I wept remembering how cute I looked in those knee high rubber wellies and the great baby-tee with the company logo in orange splashed brightly across the chest. I wondered what had possibly possessed me to close the Landscape Design company I owned with a friend and move to suburban New England in order to macerate in my own suburban juices. I cursed the Gods who must have put it in my head that it would be a good idea to renovate an antique home by myself in the woods. I banged my head against walls papered in 80 year old damask and considered a move back to South Florida just to shoot this video, but I was New England-in-Winter pale and I’d forgotten the Latin names of all major palm varieties.

So I decided to pitch the powerful producers of WEtv another idea. I suggested their camera crew set-up here in my new town and follow me around my house while I type witty comments on writer’s blogs while wearing my bathrobe and occasionally put on yoga pants and walk the dog. I suggested that their audience might really enjoy the footage of me plunging our antique toilet for the tenth time in one week. I explained that this is something I can do one handed, while smiling and explaining the function of certain toilet parts like flush valves and O rings. I promised to make the show cute and light hearted. I even offered to get a new bathrobe. I promised to highlight my hair.

I dashed off a lovely e-mail pitching my ideas and waited for WEtv to get back to me, hoping that the life I’d chosen sounded as interesting as the life I once led – the one in which I had I catered to the elite and lunatic of Miami and drove a big white SUV I called the Bloom Beast to tropical nurseries and dragged back lovely matching Crinum Lilies the size of my dining room table for the illegal immigrant help to plant in the yards of a husband and wife team that were living in separate homes because, the year previous, he had taken up with the female tenant living in their carriage house.

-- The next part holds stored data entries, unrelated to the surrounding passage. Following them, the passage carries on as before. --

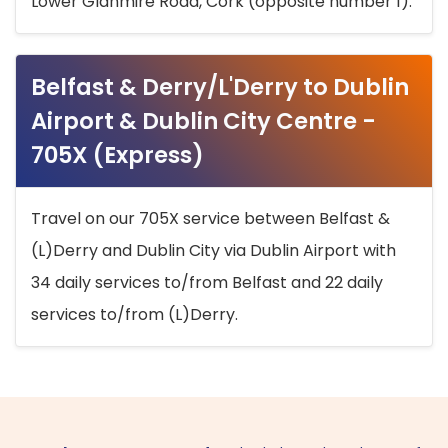
Lower Glanmire Road, Cork (opposite number 1).
Belfast & Derry/L'Derry to Dublin
Airport & Dublin City Centre -
705X (Express)
Travel on our 705X service between Belfast &
(L)Derry and Dublin City via Dublin Airport with
34 daily services to/from Belfast and 22 daily
services to/from (L)Derry.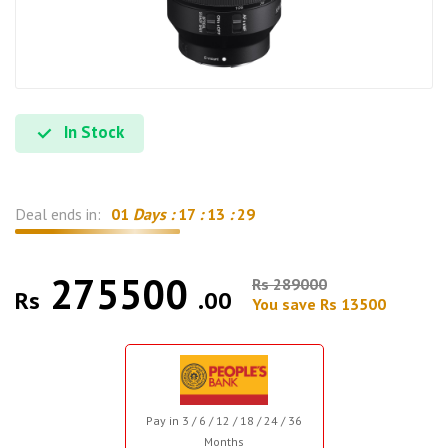
In Stock
Deal ends in:
01
Days :
17
:
13
:
29
275500
Rs 289000
Rs
.00
You save Rs 13500
Pay in 3 / 6 / 12 / 18 / 24 / 36
Months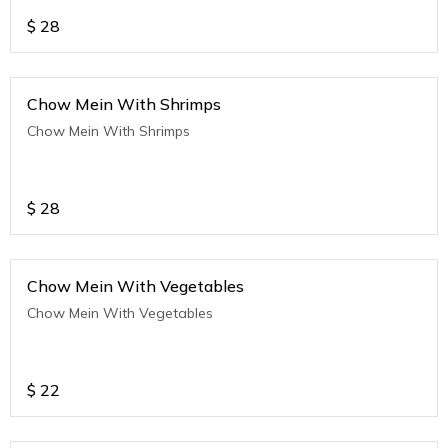
$
28
Chow Mein With Shrimps
Chow Mein With Shrimps
$
28
Chow Mein With Vegetables
Chow Mein With Vegetables
$
22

And quietly, as I awaited WEtv’s response, I developed plant lists, an inventory of local providers and a stable of contractors who know their deciduous shrubs and how to lay a stone wall. But it was insufficient stab at self repair. While I familiarized myself with Zone 6 horticulture, the words kept coming. It’s something I couldn’t prevent from happening. Like Winter or the flu. It seemed beyond me. A new story about Faith Shepherd and her daughter Laura began to take shape. The garden I was hired to design for the Williams on Holt Avenue sort of languished, neglected and forgotten. There was no passion I could muster for the privet hedge we would plant along the eastern property line that could rival the need I felt to tell Faith and Laura’s story. It’s just wasn’t even close.

I felt guilt and concern for the characters I had left on the page, abandoned there without resolution. I returned to Habeas Corpus and The Weight of Two and could see how the two were obviously connected bits of the same story begging to be merged. Claire Bensley, her guilty father, the girl found dead in the road, all parts of a story that needed to be told. Screw the William’s and their privet hedge, I thought. This stuff cannot be suppressed.

And so here I am, a year later, doing what has to be done. It is quite beyond me, the need to write day after day. But still, I crave an audience. Nothing as glamorous as a television audience, only the company of like minded people consumed by the need to tell fictional tales. I thought I could adapt to the failure that was last year’s application in a way that conveniently disguised my initial intentions. But then it became obvious that this MFA is not a goal that I’ve ignored or abandoned, it’s more a goal that has ignored or abandoned me. And all the passivity of the previous phrase just doesn’t suit me.